What We Are Not Now

Crosby, Stills & Nash said it best in their 1969 megahit “Suite: Judy Blue Eyes”: Don’t let the past remind us of what we are not now. Good advice, but hard to follow. Especially on Christmas Eve.

In the blink of an eye, more than two decades have passed since my children lay awake listening for Santa’s sleigh to touch down on the tin roof of our old farmhouse. “I heard the reindeer outside my window,” son James would say on Christmas morning, “but I didn’t get up to peek out.”

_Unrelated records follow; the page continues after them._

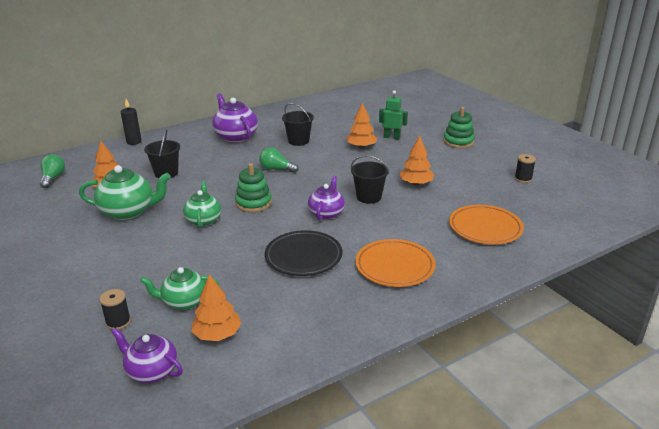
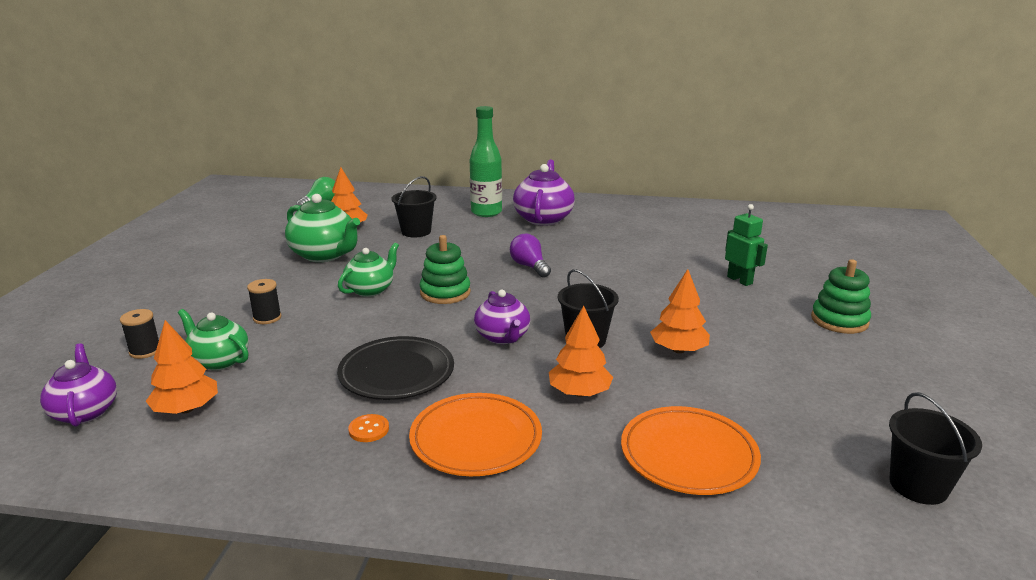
camera: 40 degrees right, 5 degrees down
(134, 142) = (438, 193): black candle -> none
(192, 144) = (486, 212): none -> green bottle
(276, 169) = (529, 266): green light bulb -> purple light bulb
(298, 141) = (606, 245): black bucket -> black bucket (918, 486)
(326, 213) = (502, 337): purple teapot -> purple teapot turned 105 degrees clockwise
(338, 289) = (369, 429): none -> orange button
(361, 147) = (676, 277): orange tree -> orange tree (579, 393)
(523, 179) = (876, 414): black spool -> black spool (267, 318)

Tonight my children’s children–all under the age of six–will do likewise, though none of them have a tin roof. And my own Christmas Eve will be quiet and decidedly un-busy. No stockings to stuff full of fresh, new crayons and red and green M&Ms and fuzzy mittens. No toys to arrange under the lopsided cedar tree. No milk and cookies to set out. No insincere threats that children who come downstairs before the sun comes up might just find that jolly old St. Nick has skipped their house altogether.

It’s easy to grow melancholy about such things. I confess there have been more than a few Christmas Eves when I’ve cried my eyes out over how quickly time passes. On those nights, I remember lying in my own childhood bed straining to hear Santa Claus coming down the chimney. Even in those houses that didn’t have a fireplace. I remember the Christmas when I was three years old and Santa brought me a rocking horse and a cowgirl hat. I remember when he delivered my first big-girl bike, which I was too sick with a stomach bug to ride. I remember the Lil’ Monster slalom water ski that I declared the best present ever, even though it would be months before the lake was warm enough to try it out.

It’s not the presents, of course, that make such memories special. It’s the people who shared those Christmases with me. Great-grandparents, grandparents, aunts and uncles and cousins, most of them dead and gone now. Above all, it’s my mother and daddy, neither of whom lived long enough to meet any of their great-grandchildren.

Those kinds of thoughts will overwhelm you if you let them.

So I’ve established new Christmas Eve traditions to help chase the sadness away. I spend the afternoon re-reading my favorite holiday story—“Home for Christmas” by Howard Bahr. I attend 5:00 worship at my church, First United Methodist, and am awestruck all over again when the whole congregation lights candles and sings “Silent Night” to end the service. Back at home, I settle onto the couch with a big bowl of popcorn and watch “It’s a Wonderful Life” from start to finish.

And I accept that it’s impossible to keep the past from reminding me of what I am not now.